▶ _Dataset_:

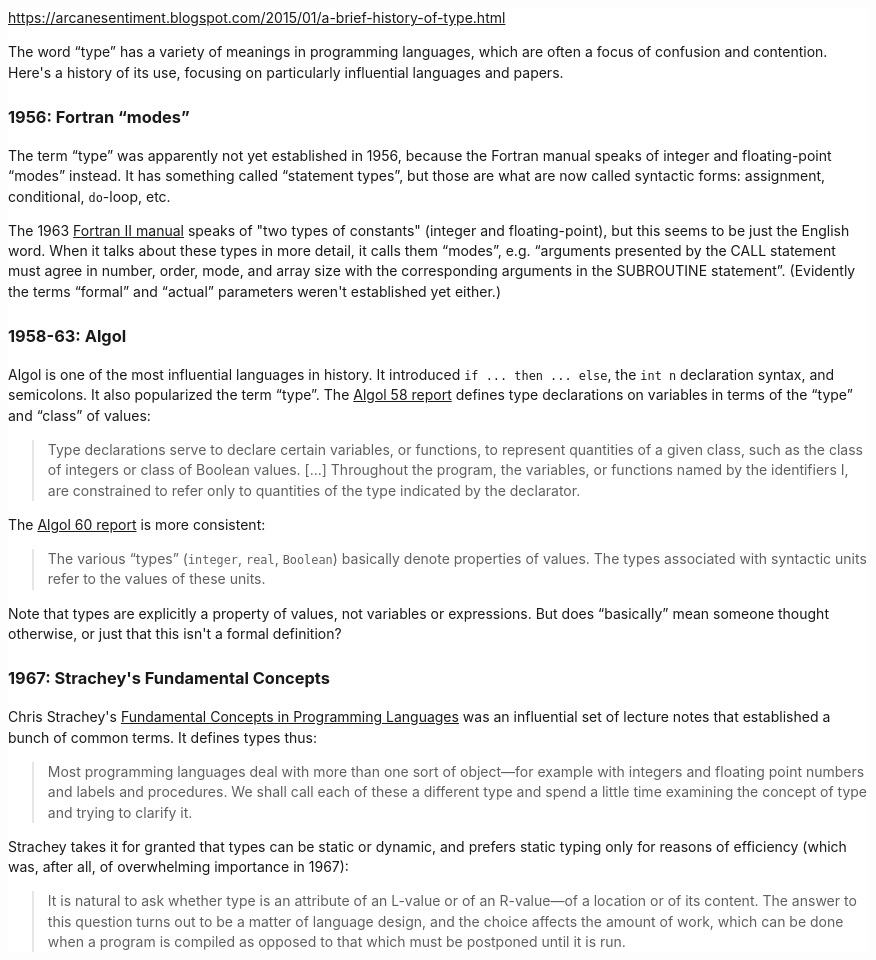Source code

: https://arcanesentiment.blogspot.com/2015/01/a-brief-history-of-type.html

The word “type” has a variety of meanings in programming languages, which are often a focus of confusion and contention. Here's a history of its use, focusing on particularly influential languages and papers.

### 1956: Fortran “modes”

The term “type” was apparently not yet established in 1956, because the Fortran manual speaks of integer and floating-point “modes” instead. It has something called “statement types”, but those are what are now called syntactic forms: assignment, conditional, `do`-loop, etc.

The 1963 [Fortran II manual](http://archive.computerhistory.org/resources/text/Fortran/102663119.05.01.acc.pdf) speaks of "two types of constants" (integer and floating-point), but this seems to be just the English word. When it talks about these types in more detail, it calls them “modes”, e.g. “arguments presented by the CALL statement must agree in number, order, mode, and array size with the corresponding arguments in the SUBROUTINE statement”. (Evidently the terms “formal” and “actual” parameters weren't established yet either.)

### 1958-63: Algol

Algol is one of the most influential languages in history. It introduced `if ... then ... else`, the `int n` declaration syntax, and semicolons. It also popularized the term “type”. The [Algol 58 report](http://www.softwarepreservation.org/projects/ALGOL/report/Algol58_preliminary_report_CACM.pdf) defines type declarations on variables in terms of the “type” and “class” of values:

> Type declarations serve to declare certain variables, or functions, to represent quantities of a given class, such as the class of integers or class of Boolean values. [...] Throughout the program, the variables, or functions named by the identifiers I, are constrained to refer only to quantities of the type indicated by the declarator.

The [Algol 60 report](http://www.masswerk.at/algol60/report.htm) is more consistent:

> The various “types” (`integer`, `real`, `Boolean`) basically denote properties of values. The types associated with syntactic units refer to the values of these units.

Note that types are explicitly a property of values, not variables or expressions. But does “basically” mean someone thought otherwise, or just that this isn't a formal definition?

### 1967: Strachey's Fundamental Concepts

Chris Strachey's [Fundamental Concepts in Programming Languages](http://www.itu.dk/courses/BPRD/E2009/fundamental-1967.pdf%E2%80%8E) was an influential set of lecture notes that established a bunch of common terms. It defines types thus:

> Most programming languages deal with more than one sort of object—for example with integers and floating point numbers and labels and procedures. We shall call each of these a different type and spend a little time examining the concept of type and trying to clarify it.

Strachey takes it for granted that types can be static or dynamic, and prefers static typing only for reasons of efficiency (which was, after all, of overwhelming importance in 1967):

> It is natural to ask whether type is an attribute of an L-value or of an R-value—of a location or of its content. The answer to this question turns out to be a matter of language design, and the choice affects the amount of work, which can be done when a program is compiled as opposed to that which must be postponed until it is run.
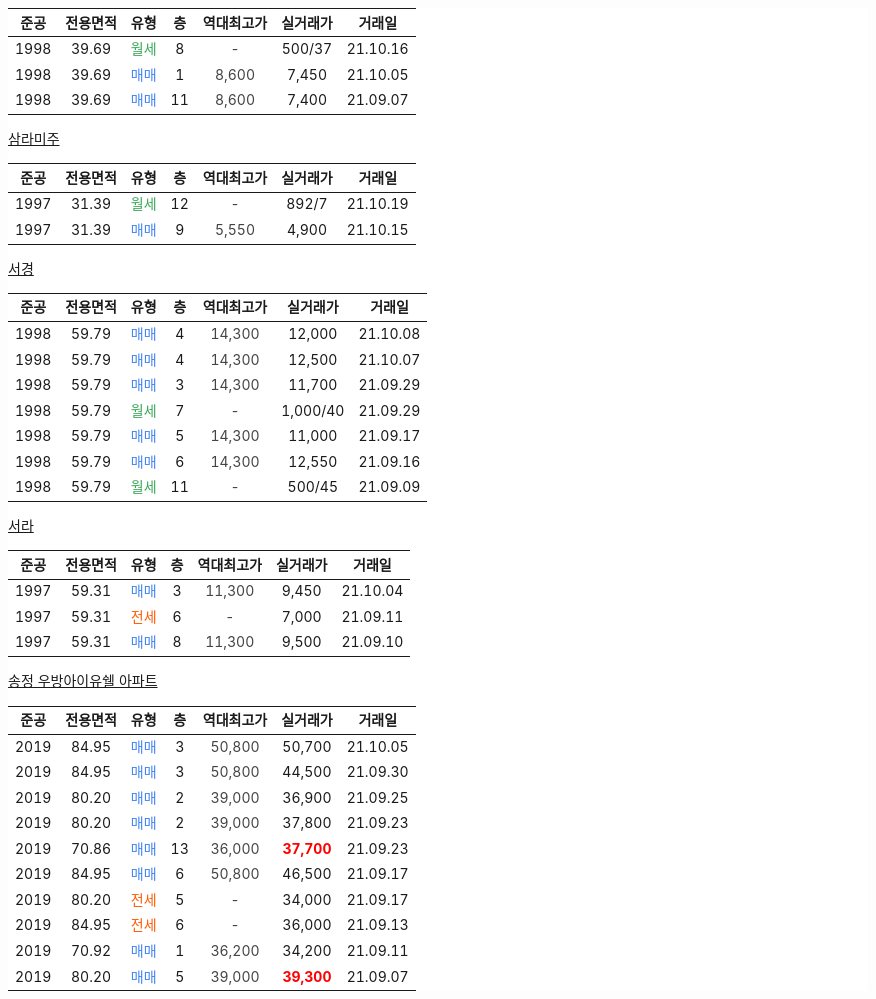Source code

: |준공|전용면적|유형|층|역대최고가|실거래가|거래일|
|:---:|:---:|:---:|:---:|:---:|:---:|:---:|
|1998|39.69|<span style="color:#34A853">월세</span>|8|<span style="color:#444444">-</span>|500/37|21.10.16|
|1998|39.69|<span style="color:#4285F3">매매</span>|1|<span style="color:#444444">8,600</span>|7,450|21.10.05|
|1998|39.69|<span style="color:#4285F3">매매</span>|11|<span style="color:#444444">8,600</span>|7,400|21.09.07|

[삼라미주](https://search.naver.com/search.naver?query=%EC%82%BC%EB%9D%BC%EB%AF%B8%EC%A3%BC)

|준공|전용면적|유형|층|역대최고가|실거래가|거래일|
|:---:|:---:|:---:|:---:|:---:|:---:|:---:|
|1997|31.39|<span style="color:#34A853">월세</span>|12|<span style="color:#444444">-</span>|892/7|21.10.19|
|1997|31.39|<span style="color:#4285F3">매매</span>|9|<span style="color:#444444">5,550</span>|4,900|21.10.15|

[서경](https://search.naver.com/search.naver?query=%EC%84%9C%EA%B2%BD)

|준공|전용면적|유형|층|역대최고가|실거래가|거래일|
|:---:|:---:|:---:|:---:|:---:|:---:|:---:|
|1998|59.79|<span style="color:#4285F3">매매</span>|4|<span style="color:#444444">14,300</span>|12,000|21.10.08|
|1998|59.79|<span style="color:#4285F3">매매</span>|4|<span style="color:#444444">14,300</span>|12,500|21.10.07|
|1998|59.79|<span style="color:#4285F3">매매</span>|3|<span style="color:#444444">14,300</span>|11,700|21.09.29|
|1998|59.79|<span style="color:#34A853">월세</span>|7|<span style="color:#444444">-</span>|1,000/40|21.09.29|
|1998|59.79|<span style="color:#4285F3">매매</span>|5|<span style="color:#444444">14,300</span>|11,000|21.09.17|
|1998|59.79|<span style="color:#4285F3">매매</span>|6|<span style="color:#444444">14,300</span>|12,550|21.09.16|
|1998|59.79|<span style="color:#34A853">월세</span>|11|<span style="color:#444444">-</span>|500/45|21.09.09|

[서라](https://search.naver.com/search.naver?query=%EC%84%9C%EB%9D%BC)

|준공|전용면적|유형|층|역대최고가|실거래가|거래일|
|:---:|:---:|:---:|:---:|:---:|:---:|:---:|
|1997|59.31|<span style="color:#4285F3">매매</span>|3|<span style="color:#444444">11,300</span>|9,450|21.10.04|
|1997|59.31|<span style="color:#FF5A00">전세</span>|6|<span style="color:#444444">-</span>|7,000|21.09.11|
|1997|59.31|<span style="color:#4285F3">매매</span>|8|<span style="color:#444444">11,300</span>|9,500|21.09.10|

[송정 우방아이유쉘 아파트](https://search.naver.com/search.naver?query=%EC%86%A1%EC%A0%95+%EC%9A%B0%EB%B0%A9%EC%95%84%EC%9D%B4%EC%9C%A0%EC%89%98+%EC%95%84%ED%8C%8C%ED%8A%B8)

|준공|전용면적|유형|층|역대최고가|실거래가|거래일|
|:---:|:---:|:---:|:---:|:---:|:---:|:---:|
|2019|84.95|<span style="color:#4285F3">매매</span>|3|<span style="color:#444444">50,800</span>|50,700|21.10.05|
|2019|84.95|<span style="color:#4285F3">매매</span>|3|<span style="color:#444444">50,800</span>|44,500|21.09.30|
|2019|80.20|<span style="color:#4285F3">매매</span>|2|<span style="color:#444444">39,000</span>|36,900|21.09.25|
|2019|80.20|<span style="color:#4285F3">매매</span>|2|<span style="color:#444444">39,000</span>|37,800|21.09.23|
|2019|70.86|<span style="color:#4285F3">매매</span>|13|<span style="color:#444444">36,000</span>|<b><span style="color:#FF0000">37,700</span></b>|21.09.23|
|2019|84.95|<span style="color:#4285F3">매매</span>|6|<span style="color:#444444">50,800</span>|46,500|21.09.17|
|2019|80.20|<span style="color:#FF5A00">전세</span>|5|<span style="color:#444444">-</span>|34,000|21.09.17|
|2019|84.95|<span style="color:#FF5A00">전세</span>|6|<span style="color:#444444">-</span>|36,000|21.09.13|
|2019|70.92|<span style="color:#4285F3">매매</span>|1|<span style="color:#444444">36,200</span>|34,200|21.09.11|
|2019|80.20|<span style="color:#4285F3">매매</span>|5|<span style="color:#444444">39,000</span>|<b><span style="color:#FF0000">39,300</span></b>|21.09.07|
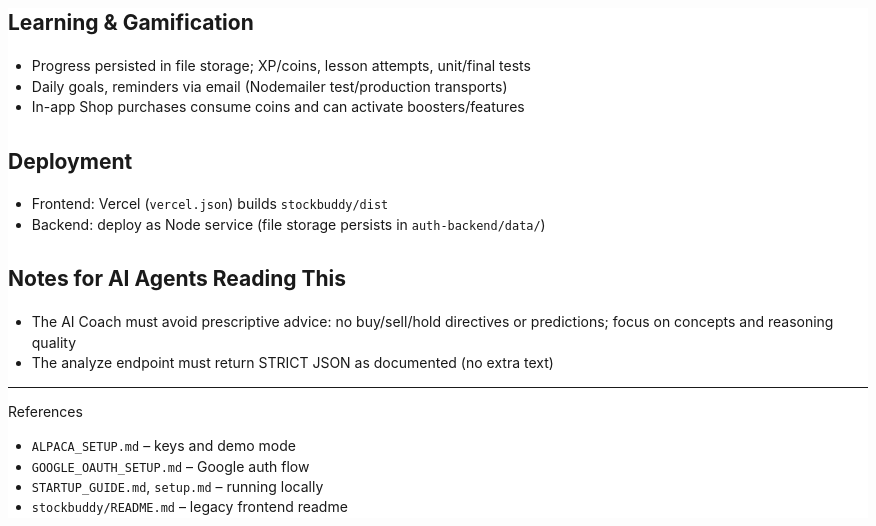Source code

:## Learning & Gamification
- Progress persisted in file storage; XP/coins, lesson attempts, unit/final tests
- Daily goals, reminders via email (Nodemailer test/production transports)
- In-app Shop purchases consume coins and can activate boosters/features

## Deployment
- Frontend: Vercel (`vercel.json`) builds `stockbuddy/dist`
- Backend: deploy as Node service (file storage persists in `auth-backend/data/`)

## Notes for AI Agents Reading This
- The AI Coach must avoid prescriptive advice: no buy/sell/hold directives or predictions; focus on concepts and reasoning quality
- The analyze endpoint must return STRICT JSON as documented (no extra text)

---

References
- `ALPACA_SETUP.md` – keys and demo mode
- `GOOGLE_OAUTH_SETUP.md` – Google auth flow
- `STARTUP_GUIDE.md`, `setup.md` – running locally
- `stockbuddy/README.md` – legacy frontend readme


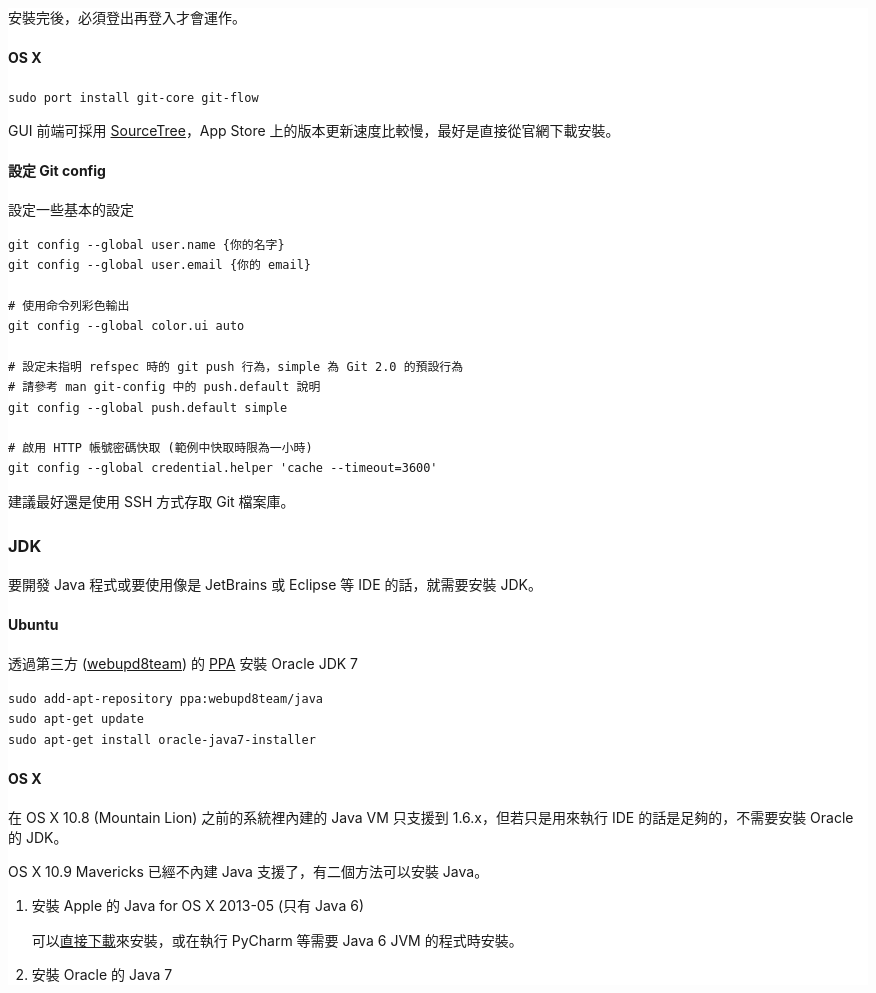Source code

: 安裝完後，必須登出再登入才會運作。

#### OS X

    sudo port install git-core git-flow

GUI 前端可採用 [SourceTree](http://www.sourcetreeapp.com)，App Store 上的版本更新速度比較慢，最好是直接從官網下載安裝。

#### 設定 Git config

設定一些基本的設定

    git config --global user.name {你的名字}
    git config --global user.email {你的 email}

    # 使用命令列彩色輸出
    git config --global color.ui auto

    # 設定未指明 refspec 時的 git push 行為，simple 為 Git 2.0 的預設行為
    # 請參考 man git-config 中的 push.default 說明
    git config --global push.default simple

    # 啟用 HTTP 帳號密碼快取 (範例中快取時限為一小時)
    git config --global credential.helper 'cache --timeout=3600'

建議最好還是使用 SSH 方式存取 Git 檔案庫。

### JDK

要開發 Java 程式或要使用像是 JetBrains 或 Eclipse 等 IDE 的話，就需要安裝 JDK。

#### Ubuntu

透過第三方 ([webupd8team](https://launchpad.net/~webupd8team/+archive/java)) 的 [PPA](http://en.wikipedia.org/wiki/Personal_Package_Archive) 安裝 Oracle JDK 7

    sudo add-apt-repository ppa:webupd8team/java
    sudo apt-get update
    sudo apt-get install oracle-java7-installer

#### OS X

在 OS X 10.8 (Mountain Lion) 之前的系統裡內建的 Java VM 只支援到 1.6.x，但若只是用來執行 IDE 的話是足夠的，不需要安裝 Oracle 的 JDK。

OS X 10.9 Mavericks 已經不內建 Java 支援了，有二個方法可以安裝 Java。

  1. 安裝 Apple 的 Java for OS X 2013-05 (只有 Java 6)
     
     可以[直接下載](http://support.apple.com/kb/DL1572)來安裝，或在執行 PyCharm 等需要 Java 6 JVM 的程式時安裝。

  2. 安裝 Oracle 的 Java 7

▶ _Written task_:
Count the lines of the data that hold the string "only". The answer should be that number alone.

▶ _Written response_:
2